Doug Harpur, propriétaire de Harpur Farms LLC - qui exploite notamment un élevage de cerfs près de la réserve -, a refusé de commenter cette poursuite.

Patrick Pichette a aussi décliné nos demandes. Les appels faits à l'Institut Kenauk - «établissement permanent de recherche» où M. Pichette siège comme administrateur - ont abouti dans les bureaux de Harpur Farms LLC. «Il n'y a personne de disponible et on n'a pas de commentaires à faire», a indiqué une réceptionniste, hier.

Patrick Pichette a annoncé son départ de la direction financière de Google en mars dernier, après sept ans à ce poste prestigieux. En entrevue à La Presse Affaires l'été dernier, il a souligné son intention de passer davantage de temps au Québec, notamment pour s'occuper de la préservation de la faune et de la flore dans la réserve Kenauk. Ce territoire suscite un vif intérêt dans le milieu scientifique, puisque son territoire est resté quasi intact depuis 300 ans et recèle des espèces rares comme l'érable noir.

Le lac Papineau, situé dans la réserve, est par ailleurs prisé par la population du petit village de Boileau. Un petit groupe de 13 citoyens s'est battu jusqu'en Cour d'appel pour conserver le droit de pêcher et naviguer sur le lac, une décision que Patrick Pichette et ses partenaires ont tenté de contester en Cour suprême.

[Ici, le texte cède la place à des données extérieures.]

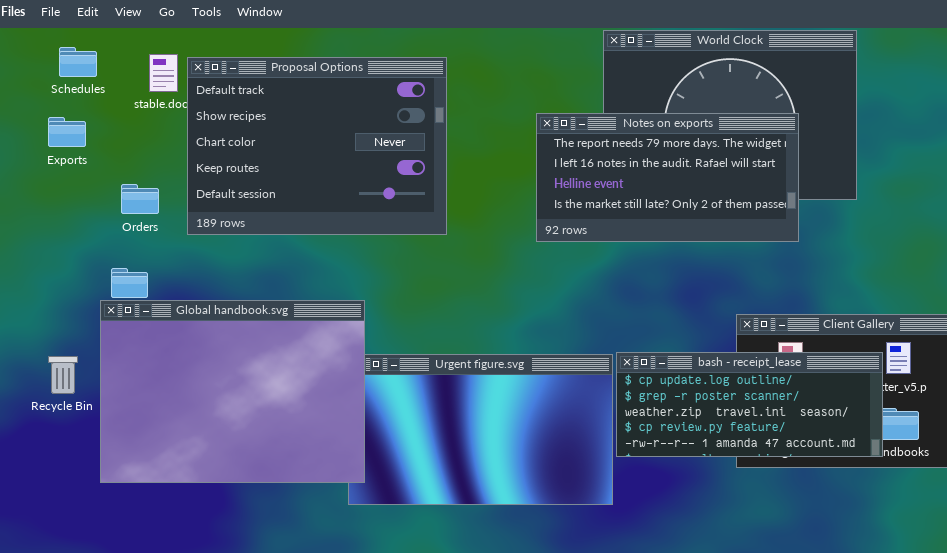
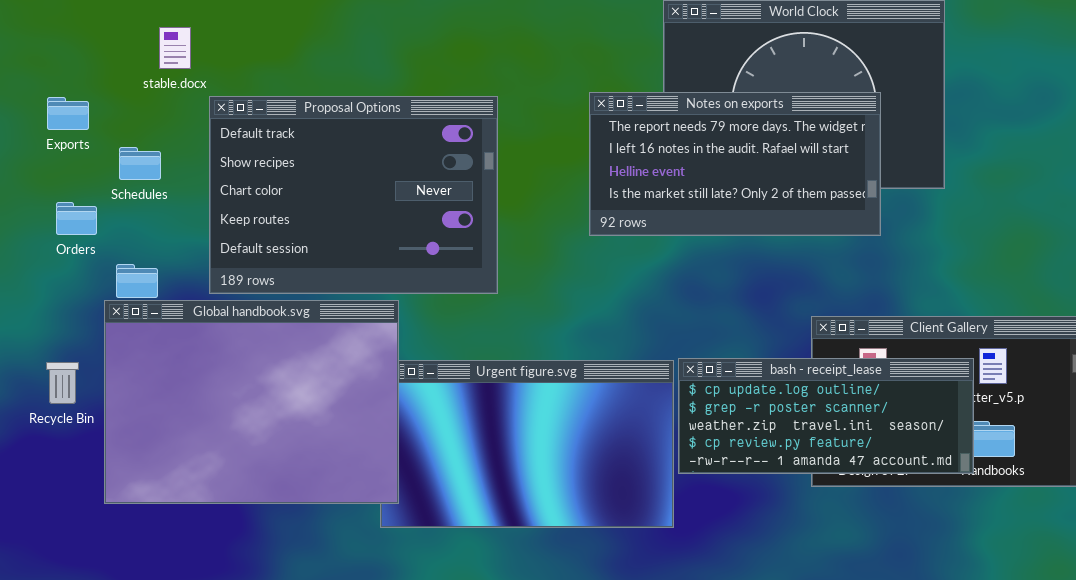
Schedules: [59,47,97,77] -> [119,147,161,180], moved
Proposal Options: [187,57,447,235] -> [209,96,498,294], moved
Orders: [121,184,159,214] -> [56,202,97,235], moved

La plus haute instance judiciaire du pays a finalement refusé d'entendre leur cause en avril dernier, donnant une fois pour toutes raison aux citoyens de Boileau.

Patrick Pichette

Le Québécois dans la jeune cinquantaine a agi pendant sept ans comme chef de la direction financière de Google, avant de quitter l'entreprise cet automne. Il entend faire le tour du monde avec sa femme avant de se lancer dans de nouvelles aventures professionnelles. En plus de s'occuper de la réserve Kenauk, il siège à plusieurs conseils d'administration, dont celui de Bombardier. Il a récemment reçu l'Ordre du Québec.

Francesco Bellini



Scientifique célèbre et homme d'affaires, Francesco Bellini a cofondé Biochem Pharma au milieu des années 80. Cette société a été à l'origine de plusieurs percées médicales liées au VIH et au cancer. M. Bellini agit aussi comme président du conseil d'administration et principal actionnaire de Picchio International, une firme qui investit dans le secteur de la santé.